A lot of people, from Ron Paul to the Pulitzer Prize committee, have staked their reputations on the conviction that Edward Snowden was a public-spirited whistleblower. But what if they are wrong, and he was from the start an espionage agent of a foreign power (most likely Russia) who used the domestic spying revelations as cover?

Edward Jay Epstein is an investigative  writer of the highest standing, a man given to careful examination and analysis of the facts, and he presents a disturbingly strong case in the Wall Street Journal  that Snowden was operating as an agent. The entire piece should be read, but here is an excerpt that is most telling, in my opinion:

The chronology of Mr. Snowden's thefts suggests that a top priority was lists of the computers of U.S. adversaries abroad that the NSA had succeeded in penetrating. Mr. Snowden confirmed this priority in October 2013, when he told James Risen of the New York Times NYT +3.29% that his "last job" at the NSA—the job he took on March 15, 2013, with outside contractor Booz Allen Hamilton—gave him, as Mr. Snowden said, "access to every target, every active operation" mounted by the NSA against the Chinese. Soon after Mr. Snowden fled to Hong Kong in May 2013, he told Lana Lam of the South China Morning Post that his new job gave him access to the lists of machines in China, Hong Kong and elsewhere that "the NSA hacked. That is why I accepted that position about three months ago."

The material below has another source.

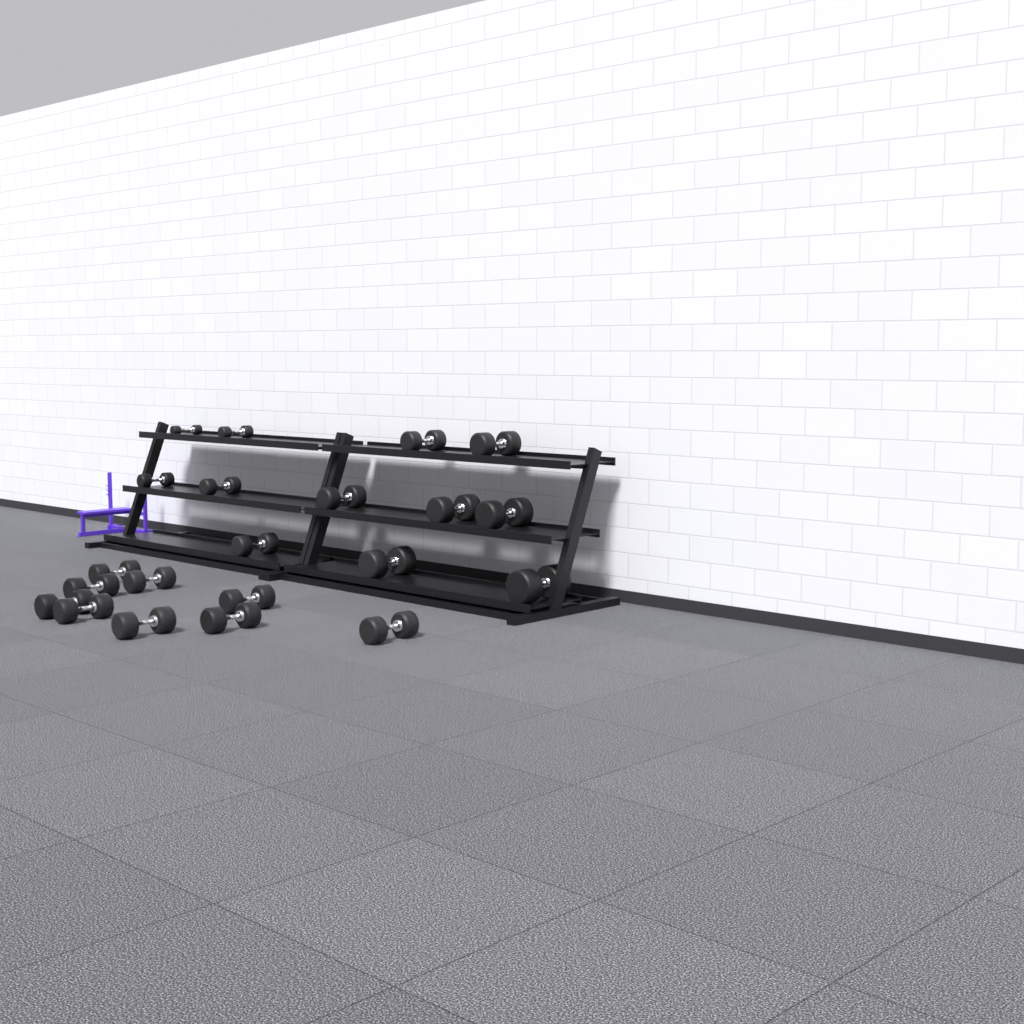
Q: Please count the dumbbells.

Mr. Snowden took the Booz Allen Hamilton job in March of 2013, but it was only at the tail end of his operation—in May—that he copied the document (possibly the only one) that specifically authorized the NSA's controversial domestic surveillance program. This was a Foreign Surveillance Intelligence Act court order, instructing Verizon to provide metadata on U.S. phone calls for 90 days, that Mr. Snowden gave to the Guardian newspaper in London on June 3, 2013. (He also leaked a secret presentation in slides about the NSA's Prism Internet surveillance. This program, operated with the FBI, targeted only foreigners, though it could be extended, with the approval of the attorney general, to suspects in the U.S. in contact with foreign targets.)

Contrary to Mr. Snowden's account, the document he stole about the NSA's domestic surveillance couldn't have been part of any whistleblowing plan when he transferred to Booz Allen Hamilton in March of 2013. Why? Among other reasons, because the order he took was only issued by the FISA court on April 26, 2013.

Read the whole thing. If Epstein is correct, there shoudl (but won't) be a lot of red faces.